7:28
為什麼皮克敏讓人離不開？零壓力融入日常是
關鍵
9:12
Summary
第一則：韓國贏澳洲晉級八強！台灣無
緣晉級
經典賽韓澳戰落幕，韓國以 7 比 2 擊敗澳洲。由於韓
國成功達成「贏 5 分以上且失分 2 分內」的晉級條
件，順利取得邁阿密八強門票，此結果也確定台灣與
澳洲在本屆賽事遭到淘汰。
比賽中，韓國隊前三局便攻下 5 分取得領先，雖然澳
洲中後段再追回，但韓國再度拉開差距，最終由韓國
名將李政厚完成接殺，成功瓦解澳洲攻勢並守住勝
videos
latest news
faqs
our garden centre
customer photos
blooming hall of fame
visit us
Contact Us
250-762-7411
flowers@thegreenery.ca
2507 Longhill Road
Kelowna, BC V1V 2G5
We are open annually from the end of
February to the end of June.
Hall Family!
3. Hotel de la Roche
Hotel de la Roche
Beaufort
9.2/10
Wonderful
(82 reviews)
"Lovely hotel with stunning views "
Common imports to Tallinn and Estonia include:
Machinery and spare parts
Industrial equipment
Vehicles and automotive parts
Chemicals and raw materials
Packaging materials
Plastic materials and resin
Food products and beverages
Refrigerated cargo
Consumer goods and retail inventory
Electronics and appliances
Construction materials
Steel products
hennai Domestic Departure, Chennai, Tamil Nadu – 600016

----

◆ **To do**: Each line in the listing where the word "products" is found is to be copied.

◆ **The completed task**:
Food products and beverages
Steel products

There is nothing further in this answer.